Are cruise ships safe? That’s a question each maritime injury lawyer at our firm is often asked. As a general rule, the answer is yes, cruises are safe! Cruising is one of the most popular – and convenient – ways to travel for a host of reasons. But unfortunately people have come to have false expectations regarding cruise safety. Most people think: Not only do you have everything you could possibly need at your fingertips, including food, alcohol and entertainment, but you also don’t have to worry about transportation to and from a hotel to a site or driving intoxicated, or any kind of accident… right? WRONG.
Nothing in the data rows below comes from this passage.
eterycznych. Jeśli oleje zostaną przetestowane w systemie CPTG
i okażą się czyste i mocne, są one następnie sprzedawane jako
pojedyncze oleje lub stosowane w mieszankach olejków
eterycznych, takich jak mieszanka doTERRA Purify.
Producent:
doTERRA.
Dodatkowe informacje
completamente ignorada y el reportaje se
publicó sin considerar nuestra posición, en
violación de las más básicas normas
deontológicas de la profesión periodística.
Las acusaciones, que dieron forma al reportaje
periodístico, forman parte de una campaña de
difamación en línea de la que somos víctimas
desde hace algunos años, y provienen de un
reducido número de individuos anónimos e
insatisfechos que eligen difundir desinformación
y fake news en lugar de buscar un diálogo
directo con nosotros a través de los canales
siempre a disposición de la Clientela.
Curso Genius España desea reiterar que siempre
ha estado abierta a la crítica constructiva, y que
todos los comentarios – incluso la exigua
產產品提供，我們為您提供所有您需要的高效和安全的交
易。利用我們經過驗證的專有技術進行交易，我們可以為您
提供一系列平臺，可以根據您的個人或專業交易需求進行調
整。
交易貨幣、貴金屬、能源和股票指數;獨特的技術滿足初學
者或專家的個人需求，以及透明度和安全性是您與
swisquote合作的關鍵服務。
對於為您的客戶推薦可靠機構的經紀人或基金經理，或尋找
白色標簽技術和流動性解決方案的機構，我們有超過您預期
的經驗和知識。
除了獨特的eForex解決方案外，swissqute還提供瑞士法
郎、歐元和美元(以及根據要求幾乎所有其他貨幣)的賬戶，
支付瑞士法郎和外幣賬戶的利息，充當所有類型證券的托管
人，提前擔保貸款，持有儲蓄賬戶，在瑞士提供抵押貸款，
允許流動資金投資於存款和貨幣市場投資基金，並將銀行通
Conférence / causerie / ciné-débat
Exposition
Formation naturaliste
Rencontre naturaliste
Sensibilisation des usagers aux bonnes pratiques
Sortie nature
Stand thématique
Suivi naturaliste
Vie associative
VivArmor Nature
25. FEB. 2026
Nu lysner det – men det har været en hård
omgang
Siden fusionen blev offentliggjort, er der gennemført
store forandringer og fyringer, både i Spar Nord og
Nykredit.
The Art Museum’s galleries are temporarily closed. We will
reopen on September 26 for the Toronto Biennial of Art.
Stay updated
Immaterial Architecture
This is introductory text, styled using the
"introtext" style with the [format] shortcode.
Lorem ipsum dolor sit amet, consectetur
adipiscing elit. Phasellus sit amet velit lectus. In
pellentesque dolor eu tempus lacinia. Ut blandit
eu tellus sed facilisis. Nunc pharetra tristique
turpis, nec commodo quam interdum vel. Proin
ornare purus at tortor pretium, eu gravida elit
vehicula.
Though many would like to believe cruise travel is safe, in many ways, it can be dangerous. Though crime rates in popular cruise destination ports like Roatan Island, the Bahamas and Belize are increasing at alarming rates, the lack of safety is most often a result of the cruise industry’s failure to incorporate innovative equipment and policies that would prevent accidents and crimes from happening in the first place.
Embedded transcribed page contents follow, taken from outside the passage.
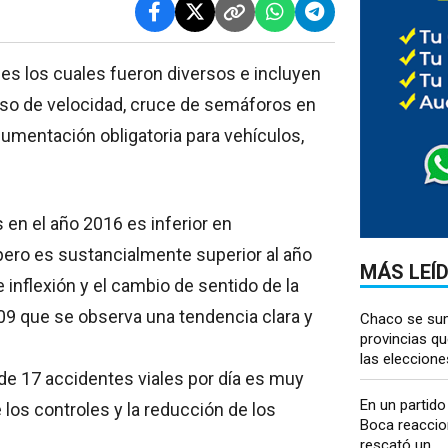
les los cuales fueron diversos e incluyen
eso de velocidad, cruce de semáforos en
cumentación obligatoria para vehículos,
en el año 2016 es inferior en
ero es sustancialmente superior al año
MÁS LEÍ
 inflexión y el cambio de sentido de la
009 que se observa una tendencia clara y
Chaco se sum
provincias q
las eleccion
de 17 accidentes viales por día es muy
En un partido
los controles y la reducción de los
Boca reaccio
rescató un...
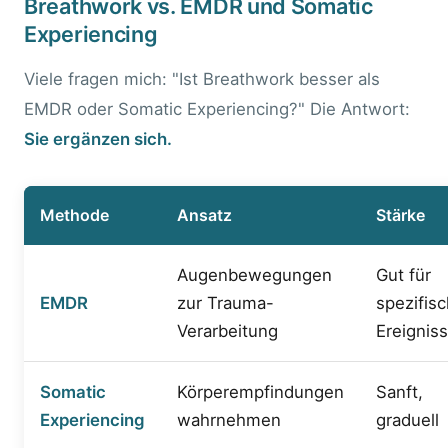
Breathwork vs. EMDR und Somatic
Experiencing
Viele fragen mich: "Ist Breathwork besser als
EMDR oder Somatic Experiencing?" Die Antwort:
Sie ergänzen sich.
Methode
Ansatz
Stärke
Augenbewegungen
Gut für
EMDR
zur Trauma-
spezifis
Verarbeitung
Ereignis
Somatic
Körperempfindungen
Sanft,
Experiencing
wahrnehmen
graduell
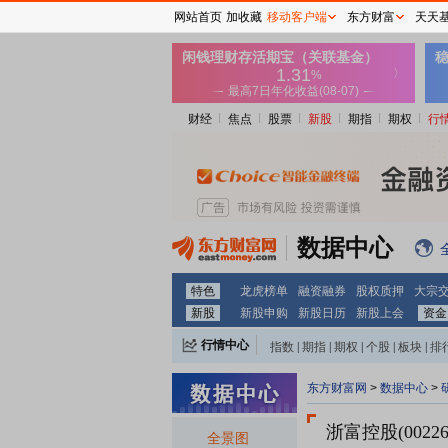
网站首页
加收藏
移动客户端
东方财富
天天
财经
焦点
股票
新股
期指
期权
行
数据中心
特色
龙虎榜单
融资融券
股权质押
大宗
新股
新股申购
新股日历
新股上会
资金
行情中心
指数
|
期指
|
期权
|
个股
|
板块
|
排
东方财富网
>
数据中心
>
浙富控股(00226
全景图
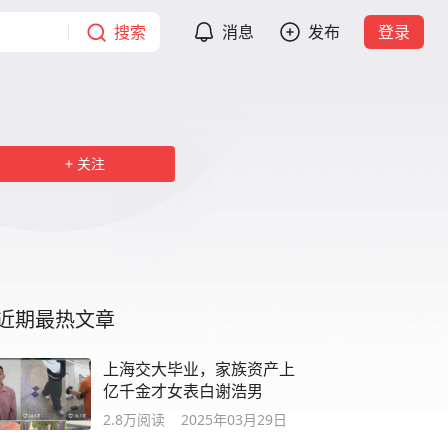
搜索
消息
发布
登录
关注
近期最热文章
上海交大毕业，家族资产上
亿千金才女表白谢浩男
2.8万
阅读
2025年03月29日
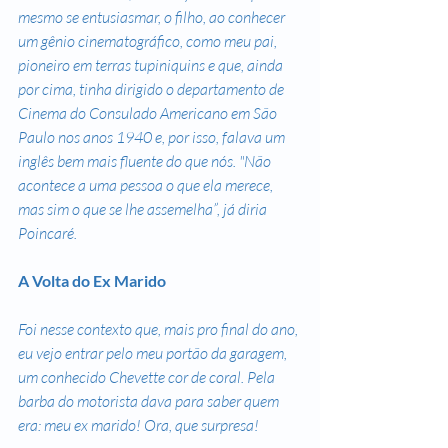
mesmo se entusiasmar, o filho, ao conhecer 
um gênio cinematográfico, como meu pai, 
pioneiro em terras tupiniquins e que, ainda 
por cima, tinha dirigido o departamento de 
Cinema do Consulado Americano em São 
Paulo nos anos 1940 e, por isso, falava um 
inglês bem mais fluente do que nós. "Não 
acontece a uma pessoa o que ela merece, 
mas sim o que se lhe assemelha”, já diria 
Poincaré.
A Volta do Ex Marido
Foi nesse contexto que, mais pro final do ano, 
eu vejo entrar pelo meu portão da garagem, 
um conhecido Chevette cor de coral. Pela 
barba do motorista dava para saber quem 
era: meu ex marido! Ora, que surpresa!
In Part 1 of our blog, we discussed two of the world’s most highly publicized cruise accidents: the Costa Concordia tragedy in 2012 and the Carnival Triumph fire of 2013. Though not the first two cruise accidents in history, these two incidents received so much media attention, it lead to the stark realization that there’s a whole world of safety violations and seemingly negligent practices within the cruise industry that the public rarely gets to see.
Not only have cruise lines failed to adopt state-of-the-art technology that would aid in the detection of accidents and crimes, but lines have also failed to properly train crew members on how to effectively handle emergency situations. Moreover, when an accident or crime does occur, cruise lines literally do everything they can to avoid compensating passengers for their pain and suffering and financial hardships.
A new cruise accident has once again highlighted this consistent lack of shipboard safety and lack of passenger rights consideration across the industry. A few days ago, another Costa ship, the Costa Deliziosa, suffered a power failure and blackout in Valencia, Spain, which caused the vessel’s electrical systems to shut down. Though power and main services were restored after a few hours, we have to admit, we were on the edges of our seats for quite a while. Given Costa’s accident history – and Carnival Corp.’s in general – we were a bit skeptical about the ship being repaired within a prudent amount of time. However, we were not only pleasantly surprised to learn that ship was quickly repaired, but that Costa made the decision to keep the ship in Spain until the repairs were made, instead of attempting to sail back and risk further damage to the vessel, which could potentially leaving passengers stranded at sea, similar to the Triumph incident.